EXERCISE DESCRIPTION ::
Pictures in the listing below are omitted, and every other part is printed exactly.
━━ SUPPLIED MATERIAL
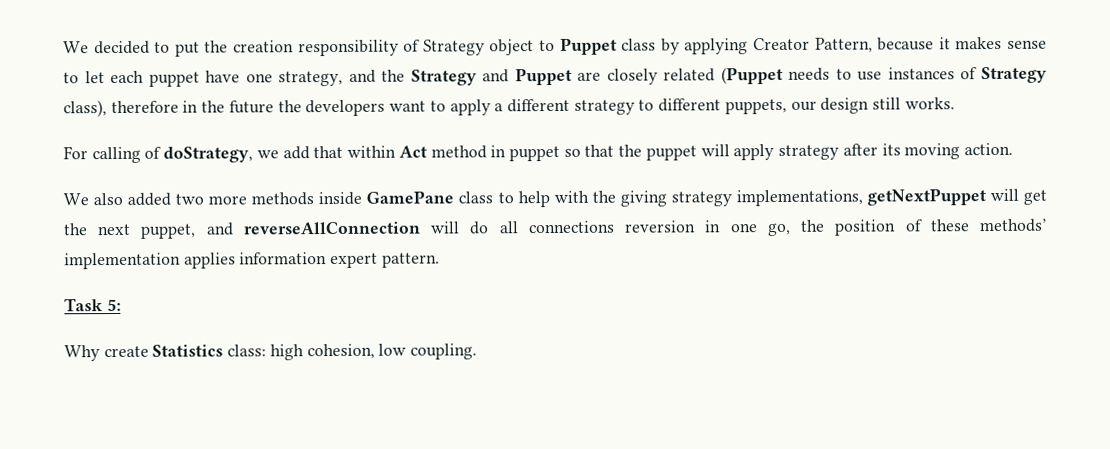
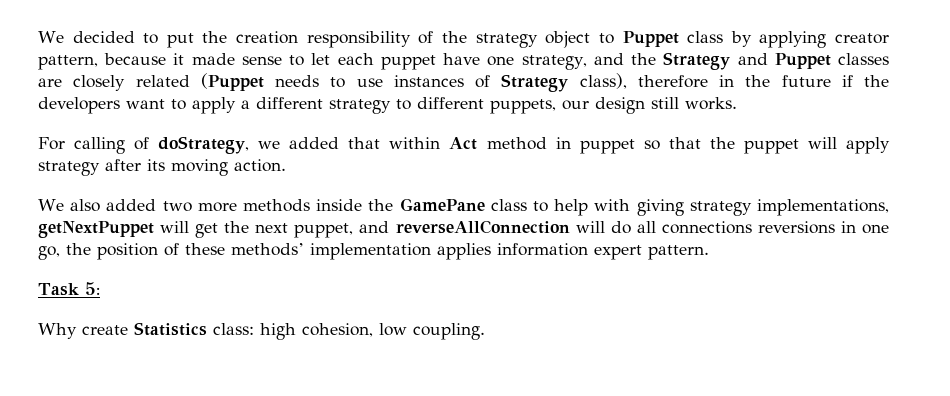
[422,39,485,56] Strategy -> [441,31,538,48] the strategy
[753,37,873,53] Creator Pattern, -> [835,33,889,44] [38,55,98,70] creator pattern,
[955,36,1003,50] makes -> [191,53,235,65] made
(572, 76) none -> [838,53,890,65] classes
(274, 107) none -> [841,75,853,87] if
[282,146,310,160] add -> [289,137,340,149] added
(363, 198) none -> [368,199,394,211] the
[591,190,616,203] the -> (631, 205) none
[624,220,697,233] reversion -> [757,221,835,234] reversions

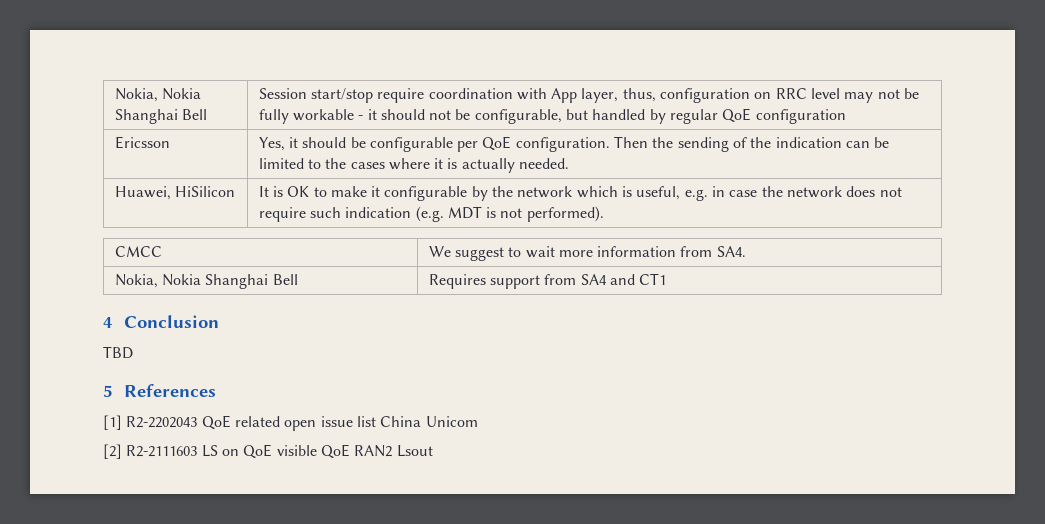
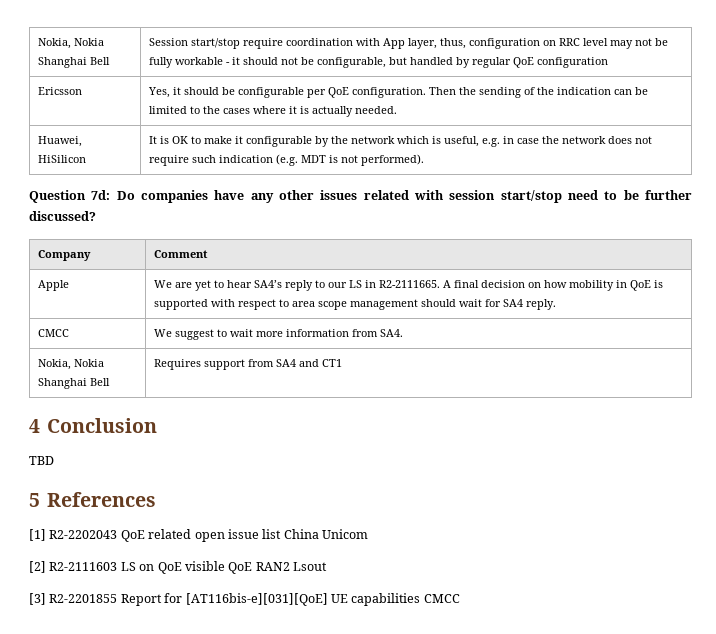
(604, 214) none -> [29,190,692,203] [29,211,96,221] [38,250,92,261] [154,250,209,258] [38,280,70,291] [154,280,664,291] [154,299,557,310] // Question 7d: Do companies have any other issues related with session start/stop need to be further discussed? // Company | Comment // Apple | We are yet to hear SA4’s reply to our LS in R2-2111665. A final decision on how mobility in QoE is supported with respect to area scope management should wait for SA4 reply.
(433, 451) none -> [29,593,460,606] // [3] R2-2201855 Report for [AT116bis-e][031][QoE] UE capabilities CMCC

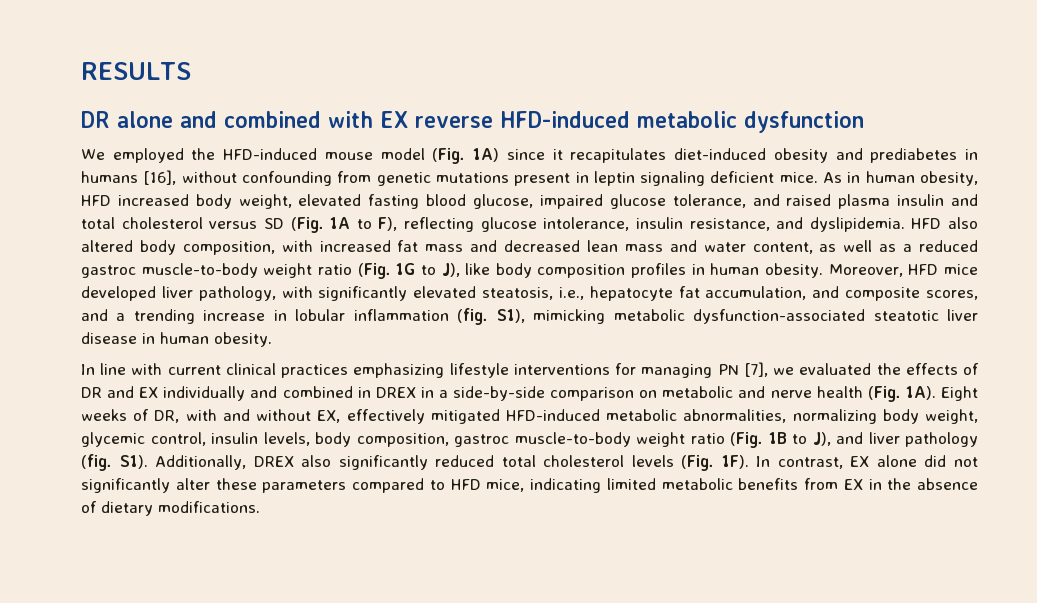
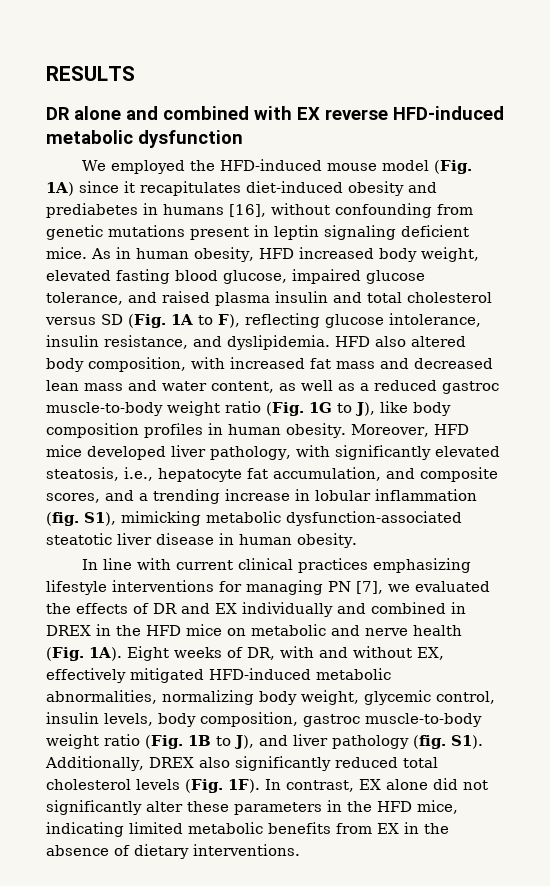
[438,386,635,401] a side-by-side comparison -> [116,624,222,636] the HFD mice
[352,478,445,493] compared to -> [327,800,372,812] in the
[158,501,260,513] modifications. -> [193,844,300,856] interventions.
━━━━
OUTPUT OF THE EXERCISE ::
[422,39,485,56] Strategy -> [441,31,538,48] the strategy
[753,37,873,53] Creator Pattern, -> [835,33,889,44] [38,55,98,70] creator pattern,
[955,36,1003,50] makes -> [191,53,235,65] made
(572, 76) none -> [838,53,890,65] classes
(274, 107) none -> [841,75,853,87] if
[282,146,310,160] add -> [289,137,340,149] added
(363, 198) none -> [368,199,394,211] the
[591,190,616,203] the -> (631, 205) none
[624,220,697,233] reversion -> [757,221,835,234] reversions

(604, 214) none -> [29,190,692,203] [29,211,96,221] [38,250,92,261] [154,250,209,258] [38,280,70,291] [154,280,664,291] [154,299,557,310] // Question 7d: Do companies have any other issues related with session start/stop need to be further discussed? // Company | Comment // Apple | We are yet to hear SA4’s reply to our LS in R2-2111665. A final decision on how mobility in QoE is supported with respect to area scope management should wait for SA4 reply.
(433, 451) none -> [29,593,460,606] // [3] R2-2201855 Report for [AT116bis-e][031][QoE] UE capabilities CMCC

[438,386,635,401] a side-by-side comparison -> [116,624,222,636] the HFD mice
[352,478,445,493] compared to -> [327,800,372,812] in the
[158,501,260,513] modifications. -> [193,844,300,856] interventions.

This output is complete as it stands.